Combining the linear and quadratic models into a single model makes the difference in fit evident in the statistical significance of each line, with a marginally lower p.value for the quadratic trendline. Predictably, adding both terms to the model further increases the \(R^2\) value and better explaining the data.
The quadratic trendline is a better fit because of the exponential increases in salary visible in the graph that occur as higher levels of education are attained.

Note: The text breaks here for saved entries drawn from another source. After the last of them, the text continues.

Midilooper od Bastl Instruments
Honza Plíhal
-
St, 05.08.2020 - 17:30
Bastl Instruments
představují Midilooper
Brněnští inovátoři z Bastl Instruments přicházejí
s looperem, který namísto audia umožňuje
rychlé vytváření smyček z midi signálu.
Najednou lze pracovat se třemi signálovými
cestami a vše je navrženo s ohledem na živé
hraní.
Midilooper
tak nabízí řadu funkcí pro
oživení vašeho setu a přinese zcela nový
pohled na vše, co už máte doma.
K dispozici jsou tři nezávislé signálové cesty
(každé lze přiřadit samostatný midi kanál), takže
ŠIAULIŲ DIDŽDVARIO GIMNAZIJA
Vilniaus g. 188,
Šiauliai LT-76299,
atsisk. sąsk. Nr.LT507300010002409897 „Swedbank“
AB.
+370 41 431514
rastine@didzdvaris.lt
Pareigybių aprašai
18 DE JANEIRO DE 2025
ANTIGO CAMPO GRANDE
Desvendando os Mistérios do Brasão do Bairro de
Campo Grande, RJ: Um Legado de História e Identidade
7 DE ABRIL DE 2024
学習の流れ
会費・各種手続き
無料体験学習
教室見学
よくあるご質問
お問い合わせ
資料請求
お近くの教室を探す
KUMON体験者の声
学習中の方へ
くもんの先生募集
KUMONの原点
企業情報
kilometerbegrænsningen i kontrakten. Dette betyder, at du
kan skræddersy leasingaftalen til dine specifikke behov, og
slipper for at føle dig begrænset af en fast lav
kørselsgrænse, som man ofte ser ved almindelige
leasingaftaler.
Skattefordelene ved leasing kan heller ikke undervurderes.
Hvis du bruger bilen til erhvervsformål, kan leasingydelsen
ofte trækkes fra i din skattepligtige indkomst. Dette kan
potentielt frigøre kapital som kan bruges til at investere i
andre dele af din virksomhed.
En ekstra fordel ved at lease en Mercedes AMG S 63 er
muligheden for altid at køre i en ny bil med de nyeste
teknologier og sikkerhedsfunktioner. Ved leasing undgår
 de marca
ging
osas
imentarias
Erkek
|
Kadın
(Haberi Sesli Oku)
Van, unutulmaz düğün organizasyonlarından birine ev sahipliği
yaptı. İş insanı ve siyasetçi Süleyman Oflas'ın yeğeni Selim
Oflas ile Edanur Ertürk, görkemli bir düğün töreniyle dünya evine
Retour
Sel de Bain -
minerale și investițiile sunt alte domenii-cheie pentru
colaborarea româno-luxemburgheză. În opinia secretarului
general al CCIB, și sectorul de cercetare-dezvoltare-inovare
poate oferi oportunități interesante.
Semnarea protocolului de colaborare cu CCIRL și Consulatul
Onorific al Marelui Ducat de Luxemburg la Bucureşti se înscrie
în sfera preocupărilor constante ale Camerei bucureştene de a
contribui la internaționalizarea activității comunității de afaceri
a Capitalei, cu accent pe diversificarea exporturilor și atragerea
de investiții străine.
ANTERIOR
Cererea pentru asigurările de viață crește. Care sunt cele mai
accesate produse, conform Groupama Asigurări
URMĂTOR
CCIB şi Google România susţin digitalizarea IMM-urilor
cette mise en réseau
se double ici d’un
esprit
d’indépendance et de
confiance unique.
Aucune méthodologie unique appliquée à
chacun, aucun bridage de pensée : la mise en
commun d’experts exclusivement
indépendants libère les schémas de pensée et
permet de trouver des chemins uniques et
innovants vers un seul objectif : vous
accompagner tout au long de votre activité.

The magnitude increases gradually after the inflection point corresponding to some high school education, growing steepr with some college education and then reflecting the exponential growth in salary for those with bachelor’s degrees and/or graduate degrees.
This dataset would indicate that higher educaton is a lucrative investment. It would be interesting to further examine these findings by using data stratified by periods corresponding to political cycles and extrapolate that analysis across countries to see if the trend remains intact across time and demographics.